The people of Hong Kong enjoy one of the longest life expectancies in the world. In 2018, life expectancy at birth for males and females was 82.3 years and 87.7 years respectively. Our ageing population, male and female, gives the insurance industry the opportunity to place more emphasis on health protection and retirement planning. In April this year, my Government launched salaries tax incentives for premiums on the Voluntary Health Insurance Scheme, as well as the Qualified Deferred Annuity Policy and voluntary contributions to the Mandatory Provident Fund Scheme. The objective is to encourage the working population to better protect themselves and their families, while broadening long-term protection alternatives for our ageing population and the underinsured as well. These tax-deductible products have been well received by the community and the industry. To date, more than 80 000 deferred annuity policies have been sold and over 130 000 persons insured under the Voluntary Health Insurance Scheme. This will continue to be a significant force for business development in the insurance industry.
The fourth and last "T" is "talent". A continuing supply of talent is essential to ensuring Hong Kong's development as a high value-added and diversified economy. In August 2018, the Government announced its first Talent List. It was designed to attract quality professionals from around the world in a more effective and focused manner. Four of the 11 professions included in the Talent List are related to the financial services sector: asset managers, marine insurance professionals, actuaries and fintech specialists. This past June, we also established the Hong Kong Academy of Finance to help maintain Hong Kong's status as one of the world's leading financial centres. For the past three years, we have also been expanding our talent pool through the Pilot Programme to Enhance Talent Training for the Insurance Sector.

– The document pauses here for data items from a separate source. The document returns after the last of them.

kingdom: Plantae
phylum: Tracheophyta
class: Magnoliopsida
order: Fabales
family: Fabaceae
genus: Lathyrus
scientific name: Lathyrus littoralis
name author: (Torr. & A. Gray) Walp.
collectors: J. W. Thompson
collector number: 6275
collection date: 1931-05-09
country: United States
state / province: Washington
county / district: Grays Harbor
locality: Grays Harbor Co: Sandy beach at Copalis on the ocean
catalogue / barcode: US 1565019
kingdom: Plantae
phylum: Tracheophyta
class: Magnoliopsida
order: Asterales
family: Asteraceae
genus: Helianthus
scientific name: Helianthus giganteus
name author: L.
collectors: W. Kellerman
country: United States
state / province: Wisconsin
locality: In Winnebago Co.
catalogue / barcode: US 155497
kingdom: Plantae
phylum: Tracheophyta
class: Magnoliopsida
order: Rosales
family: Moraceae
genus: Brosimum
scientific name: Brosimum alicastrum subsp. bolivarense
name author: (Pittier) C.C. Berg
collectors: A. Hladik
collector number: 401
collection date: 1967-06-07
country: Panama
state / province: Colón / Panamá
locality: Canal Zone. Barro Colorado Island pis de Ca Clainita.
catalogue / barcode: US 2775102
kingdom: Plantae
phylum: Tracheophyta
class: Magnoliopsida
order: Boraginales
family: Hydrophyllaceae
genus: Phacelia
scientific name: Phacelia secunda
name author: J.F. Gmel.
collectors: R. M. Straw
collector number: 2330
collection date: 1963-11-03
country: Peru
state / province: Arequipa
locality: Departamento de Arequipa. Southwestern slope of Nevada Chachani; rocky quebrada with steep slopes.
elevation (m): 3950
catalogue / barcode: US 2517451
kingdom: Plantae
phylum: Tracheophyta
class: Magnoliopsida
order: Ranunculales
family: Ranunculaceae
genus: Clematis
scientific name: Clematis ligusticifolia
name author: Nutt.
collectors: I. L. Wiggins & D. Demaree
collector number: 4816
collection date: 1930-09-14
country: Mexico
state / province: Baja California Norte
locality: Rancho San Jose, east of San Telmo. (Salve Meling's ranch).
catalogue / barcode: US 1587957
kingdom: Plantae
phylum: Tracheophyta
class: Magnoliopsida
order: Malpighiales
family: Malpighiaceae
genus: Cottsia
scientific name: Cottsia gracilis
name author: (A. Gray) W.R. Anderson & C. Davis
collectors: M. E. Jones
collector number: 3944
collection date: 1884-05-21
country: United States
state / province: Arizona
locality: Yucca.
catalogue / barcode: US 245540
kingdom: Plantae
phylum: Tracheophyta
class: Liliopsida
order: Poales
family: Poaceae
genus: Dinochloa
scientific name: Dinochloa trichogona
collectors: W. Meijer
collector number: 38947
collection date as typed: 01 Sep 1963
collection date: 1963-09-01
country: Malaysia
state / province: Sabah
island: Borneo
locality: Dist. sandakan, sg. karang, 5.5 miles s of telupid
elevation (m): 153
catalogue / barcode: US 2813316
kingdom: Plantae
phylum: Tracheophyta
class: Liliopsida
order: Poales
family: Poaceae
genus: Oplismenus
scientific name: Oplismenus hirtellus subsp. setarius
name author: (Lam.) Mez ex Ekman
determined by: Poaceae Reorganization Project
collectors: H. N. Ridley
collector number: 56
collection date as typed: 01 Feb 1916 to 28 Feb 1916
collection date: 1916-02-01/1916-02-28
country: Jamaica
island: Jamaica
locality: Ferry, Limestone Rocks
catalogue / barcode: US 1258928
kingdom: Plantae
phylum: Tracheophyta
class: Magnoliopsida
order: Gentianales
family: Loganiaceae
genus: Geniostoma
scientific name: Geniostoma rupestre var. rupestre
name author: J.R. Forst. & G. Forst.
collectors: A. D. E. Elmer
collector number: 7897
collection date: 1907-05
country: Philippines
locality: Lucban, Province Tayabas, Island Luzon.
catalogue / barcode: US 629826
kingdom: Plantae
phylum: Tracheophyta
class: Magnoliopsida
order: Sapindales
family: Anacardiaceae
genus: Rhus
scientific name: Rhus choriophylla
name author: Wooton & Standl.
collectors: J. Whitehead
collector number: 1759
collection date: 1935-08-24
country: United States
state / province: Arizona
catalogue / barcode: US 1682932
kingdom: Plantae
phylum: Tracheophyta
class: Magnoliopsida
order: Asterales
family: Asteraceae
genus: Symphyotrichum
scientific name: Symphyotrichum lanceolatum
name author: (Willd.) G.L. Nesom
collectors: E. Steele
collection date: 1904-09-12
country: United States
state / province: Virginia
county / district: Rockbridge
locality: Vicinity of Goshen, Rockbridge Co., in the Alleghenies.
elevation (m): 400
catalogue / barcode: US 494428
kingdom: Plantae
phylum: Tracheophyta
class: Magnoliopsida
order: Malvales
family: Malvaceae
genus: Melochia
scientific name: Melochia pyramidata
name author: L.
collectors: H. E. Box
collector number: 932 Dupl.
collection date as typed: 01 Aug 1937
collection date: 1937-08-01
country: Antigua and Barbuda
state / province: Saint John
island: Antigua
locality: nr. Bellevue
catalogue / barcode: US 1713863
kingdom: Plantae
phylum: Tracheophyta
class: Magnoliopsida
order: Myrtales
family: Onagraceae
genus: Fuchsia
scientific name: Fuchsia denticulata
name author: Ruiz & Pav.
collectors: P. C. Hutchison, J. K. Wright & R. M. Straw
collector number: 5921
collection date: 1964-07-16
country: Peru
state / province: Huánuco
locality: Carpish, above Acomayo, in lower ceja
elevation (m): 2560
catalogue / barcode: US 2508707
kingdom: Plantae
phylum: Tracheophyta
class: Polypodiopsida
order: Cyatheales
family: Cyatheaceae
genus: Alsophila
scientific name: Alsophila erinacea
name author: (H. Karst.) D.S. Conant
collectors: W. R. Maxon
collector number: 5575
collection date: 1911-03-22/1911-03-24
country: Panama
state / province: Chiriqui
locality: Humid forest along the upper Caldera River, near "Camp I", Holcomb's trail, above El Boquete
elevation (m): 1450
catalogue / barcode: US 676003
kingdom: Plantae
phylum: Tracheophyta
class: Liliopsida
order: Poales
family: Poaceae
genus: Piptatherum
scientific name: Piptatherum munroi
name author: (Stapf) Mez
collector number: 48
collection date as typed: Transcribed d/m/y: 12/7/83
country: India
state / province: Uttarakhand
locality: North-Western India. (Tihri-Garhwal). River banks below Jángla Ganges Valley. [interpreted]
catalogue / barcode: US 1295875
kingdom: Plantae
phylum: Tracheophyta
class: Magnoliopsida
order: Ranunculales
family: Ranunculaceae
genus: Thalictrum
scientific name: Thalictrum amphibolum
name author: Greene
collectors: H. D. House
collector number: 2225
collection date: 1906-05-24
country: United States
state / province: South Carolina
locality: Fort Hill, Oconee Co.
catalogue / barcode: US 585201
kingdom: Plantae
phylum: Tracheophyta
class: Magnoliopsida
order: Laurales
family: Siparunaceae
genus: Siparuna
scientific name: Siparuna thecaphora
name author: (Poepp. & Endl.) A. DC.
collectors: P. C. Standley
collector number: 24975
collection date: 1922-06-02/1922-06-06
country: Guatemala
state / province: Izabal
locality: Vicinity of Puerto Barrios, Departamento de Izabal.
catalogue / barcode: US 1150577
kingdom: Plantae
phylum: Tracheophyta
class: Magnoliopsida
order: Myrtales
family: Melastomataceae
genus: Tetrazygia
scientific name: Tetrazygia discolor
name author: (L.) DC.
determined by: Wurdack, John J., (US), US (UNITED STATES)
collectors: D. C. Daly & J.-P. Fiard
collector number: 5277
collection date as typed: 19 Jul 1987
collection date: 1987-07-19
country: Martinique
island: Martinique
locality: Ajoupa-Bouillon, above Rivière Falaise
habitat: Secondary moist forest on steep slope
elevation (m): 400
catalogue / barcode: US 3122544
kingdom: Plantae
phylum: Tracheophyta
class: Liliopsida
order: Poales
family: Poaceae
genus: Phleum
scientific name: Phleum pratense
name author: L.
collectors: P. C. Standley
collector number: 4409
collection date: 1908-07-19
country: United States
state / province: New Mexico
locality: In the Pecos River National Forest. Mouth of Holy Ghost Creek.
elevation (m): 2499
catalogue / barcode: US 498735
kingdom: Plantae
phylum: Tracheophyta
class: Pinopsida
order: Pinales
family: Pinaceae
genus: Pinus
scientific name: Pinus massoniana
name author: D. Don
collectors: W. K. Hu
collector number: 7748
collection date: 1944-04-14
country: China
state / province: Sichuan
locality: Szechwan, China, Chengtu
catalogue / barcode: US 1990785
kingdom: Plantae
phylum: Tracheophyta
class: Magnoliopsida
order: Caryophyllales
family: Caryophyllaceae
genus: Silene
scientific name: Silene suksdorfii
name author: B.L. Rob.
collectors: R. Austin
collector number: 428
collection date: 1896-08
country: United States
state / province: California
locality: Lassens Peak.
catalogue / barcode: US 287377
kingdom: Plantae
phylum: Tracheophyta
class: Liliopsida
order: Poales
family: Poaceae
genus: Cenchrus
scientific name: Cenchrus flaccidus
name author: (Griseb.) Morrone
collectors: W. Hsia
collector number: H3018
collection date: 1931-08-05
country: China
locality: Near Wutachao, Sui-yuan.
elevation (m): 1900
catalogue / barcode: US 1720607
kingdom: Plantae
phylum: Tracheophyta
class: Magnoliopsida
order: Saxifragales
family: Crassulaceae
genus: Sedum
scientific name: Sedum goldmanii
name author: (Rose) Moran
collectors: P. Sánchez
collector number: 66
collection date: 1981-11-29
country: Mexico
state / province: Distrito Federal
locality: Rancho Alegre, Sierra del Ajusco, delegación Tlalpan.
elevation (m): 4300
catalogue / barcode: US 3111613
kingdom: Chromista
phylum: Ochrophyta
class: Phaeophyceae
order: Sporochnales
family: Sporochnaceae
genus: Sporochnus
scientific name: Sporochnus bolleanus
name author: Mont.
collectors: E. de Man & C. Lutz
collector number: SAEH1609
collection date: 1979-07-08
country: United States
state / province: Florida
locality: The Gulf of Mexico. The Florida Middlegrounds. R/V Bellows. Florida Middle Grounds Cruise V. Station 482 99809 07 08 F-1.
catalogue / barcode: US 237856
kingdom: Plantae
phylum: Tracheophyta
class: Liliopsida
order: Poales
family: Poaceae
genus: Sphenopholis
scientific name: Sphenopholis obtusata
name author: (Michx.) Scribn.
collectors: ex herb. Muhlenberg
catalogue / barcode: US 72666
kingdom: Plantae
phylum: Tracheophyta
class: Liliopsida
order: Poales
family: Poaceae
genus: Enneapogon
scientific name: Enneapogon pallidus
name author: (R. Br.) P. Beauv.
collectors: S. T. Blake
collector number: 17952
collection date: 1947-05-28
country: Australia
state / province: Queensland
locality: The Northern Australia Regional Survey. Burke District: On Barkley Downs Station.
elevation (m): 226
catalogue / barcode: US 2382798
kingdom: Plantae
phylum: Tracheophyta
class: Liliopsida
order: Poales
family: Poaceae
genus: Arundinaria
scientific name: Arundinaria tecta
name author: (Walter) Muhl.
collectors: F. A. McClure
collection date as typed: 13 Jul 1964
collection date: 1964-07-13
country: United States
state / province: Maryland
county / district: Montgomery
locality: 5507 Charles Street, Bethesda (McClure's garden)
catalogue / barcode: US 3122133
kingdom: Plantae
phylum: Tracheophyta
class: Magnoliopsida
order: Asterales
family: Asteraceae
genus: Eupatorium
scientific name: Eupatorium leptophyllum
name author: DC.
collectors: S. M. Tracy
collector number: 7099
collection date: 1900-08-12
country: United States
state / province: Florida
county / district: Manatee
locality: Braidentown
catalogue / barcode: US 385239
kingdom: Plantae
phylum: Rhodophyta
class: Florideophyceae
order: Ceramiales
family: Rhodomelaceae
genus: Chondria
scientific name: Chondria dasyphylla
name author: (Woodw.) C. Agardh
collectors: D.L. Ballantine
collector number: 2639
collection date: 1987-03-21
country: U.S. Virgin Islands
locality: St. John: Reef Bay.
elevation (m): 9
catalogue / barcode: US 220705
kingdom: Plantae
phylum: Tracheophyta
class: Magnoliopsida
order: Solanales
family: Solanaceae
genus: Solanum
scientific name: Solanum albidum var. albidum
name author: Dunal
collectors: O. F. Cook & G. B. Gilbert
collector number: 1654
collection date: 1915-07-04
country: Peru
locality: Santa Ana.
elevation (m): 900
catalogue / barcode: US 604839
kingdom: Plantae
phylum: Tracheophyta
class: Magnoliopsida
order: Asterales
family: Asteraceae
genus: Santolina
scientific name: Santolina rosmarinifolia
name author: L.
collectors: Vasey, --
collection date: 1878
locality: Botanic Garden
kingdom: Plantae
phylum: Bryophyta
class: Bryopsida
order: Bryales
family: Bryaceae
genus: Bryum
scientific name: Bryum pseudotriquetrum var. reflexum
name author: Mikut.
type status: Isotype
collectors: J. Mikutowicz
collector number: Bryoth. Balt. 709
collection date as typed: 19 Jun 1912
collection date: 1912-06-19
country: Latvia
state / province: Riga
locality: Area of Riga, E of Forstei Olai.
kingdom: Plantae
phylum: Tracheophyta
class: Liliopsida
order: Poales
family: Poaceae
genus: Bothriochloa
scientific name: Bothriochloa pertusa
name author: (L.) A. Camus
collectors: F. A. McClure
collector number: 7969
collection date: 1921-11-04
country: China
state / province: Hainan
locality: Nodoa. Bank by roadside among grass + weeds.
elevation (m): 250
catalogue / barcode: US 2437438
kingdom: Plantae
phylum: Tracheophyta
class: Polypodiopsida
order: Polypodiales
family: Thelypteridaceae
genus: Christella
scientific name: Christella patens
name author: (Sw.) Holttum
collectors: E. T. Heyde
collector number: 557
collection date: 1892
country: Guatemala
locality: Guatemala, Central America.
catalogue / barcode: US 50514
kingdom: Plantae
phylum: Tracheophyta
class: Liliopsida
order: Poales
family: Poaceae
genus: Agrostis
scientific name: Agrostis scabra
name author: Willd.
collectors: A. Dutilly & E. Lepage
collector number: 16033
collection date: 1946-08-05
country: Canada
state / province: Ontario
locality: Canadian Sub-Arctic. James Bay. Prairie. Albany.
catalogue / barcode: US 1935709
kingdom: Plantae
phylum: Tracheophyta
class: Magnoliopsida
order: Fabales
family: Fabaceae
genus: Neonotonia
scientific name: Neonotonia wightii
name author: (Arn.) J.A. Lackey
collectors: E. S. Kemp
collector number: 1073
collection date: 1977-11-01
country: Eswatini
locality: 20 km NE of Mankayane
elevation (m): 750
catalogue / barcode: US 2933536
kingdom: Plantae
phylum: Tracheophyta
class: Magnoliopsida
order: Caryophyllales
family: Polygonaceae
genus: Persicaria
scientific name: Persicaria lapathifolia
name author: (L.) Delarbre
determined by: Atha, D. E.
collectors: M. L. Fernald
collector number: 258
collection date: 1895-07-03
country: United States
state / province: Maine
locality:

Since September this year, the Insurance Authority has assumed responsibility for regulating some 120 000 insurance intermediaries in Hong Kong. That, ladies and gentlemen, is a milestone in the modernisation of Hong Kong's regulatory system. I am confident that the Authority will promote the professional standards of our insurance practitioners. In doing so, it can only help ensure a healthy and sustainable industry.
I understand the Financial Secretary will talk about that, and other industry issues, at today's luncheon. For now, allow me to assure you that my Government is entirely committed to reinforcing Hong Kong's role as a global risk management centre and insurance hub. May I also take this opportunity to congratulate the Insurance Authority, a relatively young regulator, for having achieved so much in discharging its dual regulatory and development roles over such a short period, under the able leadership of Moses.
We have, of course, risks of our own at present. Hong Kong has been haunted by social unrest, sometimes horrific violence, over the past six months. Stopping violence and restoring public order remains our top priority now, and that requires a joint effort by all of us. Let's work together for Hong Kong, and recreate a united community and a flourishing economy.
Ladies and gentlemen, if there is a fifth "T," it is "trust". Mutual trust. Once we've re-established that, we'll be on our way again.
I wish you all the best of business at this Asian Insurance Forum and a rewarding year ahead. May I also join Moses to wish you a merry Christmas, a peaceful one, and a happy new year. Thank you very much.